YOUR OBJECTIVE: For the material below, return exactly the lines starting at the one holding "MRI of an extremity" and ending at the one holding "Annotated regions visible", counting both as part of the range.

GIVEN ENTRIES:
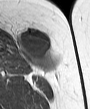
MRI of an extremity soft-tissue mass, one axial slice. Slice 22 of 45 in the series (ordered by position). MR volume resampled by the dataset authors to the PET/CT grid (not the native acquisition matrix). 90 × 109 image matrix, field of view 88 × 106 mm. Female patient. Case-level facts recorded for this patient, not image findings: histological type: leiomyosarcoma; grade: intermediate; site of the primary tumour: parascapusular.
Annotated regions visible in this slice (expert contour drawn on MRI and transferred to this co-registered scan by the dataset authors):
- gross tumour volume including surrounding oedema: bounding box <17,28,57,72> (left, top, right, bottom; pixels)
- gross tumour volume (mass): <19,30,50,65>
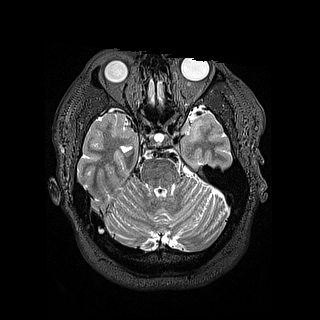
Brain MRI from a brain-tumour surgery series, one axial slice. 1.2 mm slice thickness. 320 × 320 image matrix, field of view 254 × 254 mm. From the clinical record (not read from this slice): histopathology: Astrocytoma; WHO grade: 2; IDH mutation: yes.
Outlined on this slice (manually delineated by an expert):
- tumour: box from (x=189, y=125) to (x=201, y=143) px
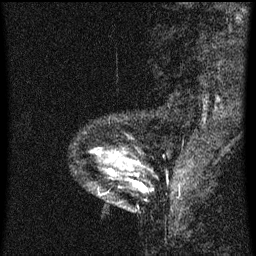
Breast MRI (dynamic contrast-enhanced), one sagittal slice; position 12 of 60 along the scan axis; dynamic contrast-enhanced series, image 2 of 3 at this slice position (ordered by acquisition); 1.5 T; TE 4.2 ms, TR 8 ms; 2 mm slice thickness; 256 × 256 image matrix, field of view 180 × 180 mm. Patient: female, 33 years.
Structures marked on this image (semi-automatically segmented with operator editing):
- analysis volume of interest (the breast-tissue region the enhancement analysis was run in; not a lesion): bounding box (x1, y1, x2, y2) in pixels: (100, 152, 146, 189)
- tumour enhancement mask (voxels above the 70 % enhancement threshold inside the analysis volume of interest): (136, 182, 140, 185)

---

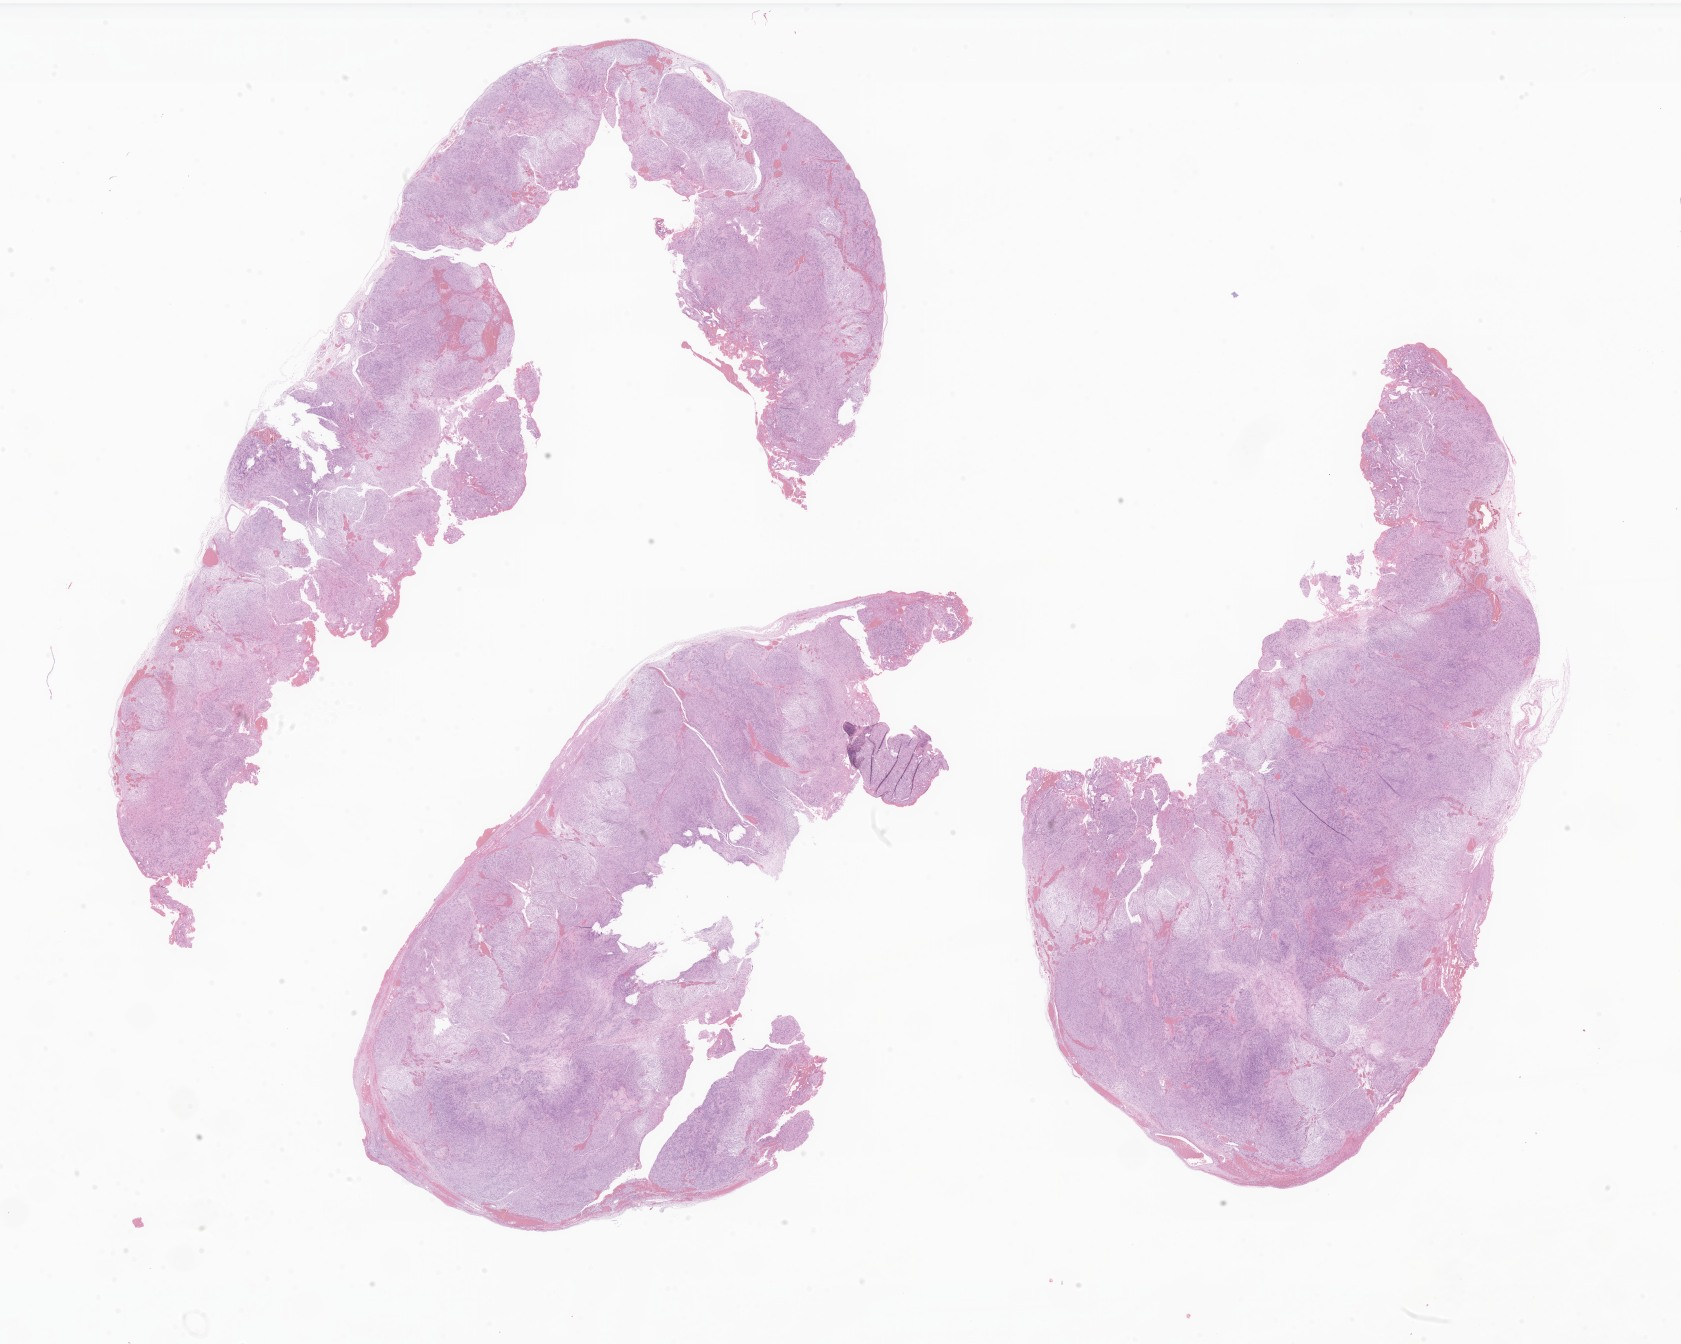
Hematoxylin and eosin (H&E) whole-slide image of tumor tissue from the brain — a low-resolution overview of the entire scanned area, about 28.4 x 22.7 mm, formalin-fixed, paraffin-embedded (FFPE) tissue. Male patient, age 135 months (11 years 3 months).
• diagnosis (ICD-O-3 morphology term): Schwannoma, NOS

RESPONSE:
MRI of an extremity soft-tissue mass, one axial slice. Slice 22 of 45 in the series (ordered by position). MR volume resampled by the dataset authors to the PET/CT grid (not the native acquisition matrix). 90 × 109 image matrix, field of view 88 × 106 mm. Female patient. Case-level facts recorded for this patient, not image findings: histological type: leiomyosarcoma; grade: intermediate; site of the primary tumour: parascapusular.
Annotated regions visible in this slice (expert contour drawn on MRI and transferred to this co-registered scan by the dataset authors):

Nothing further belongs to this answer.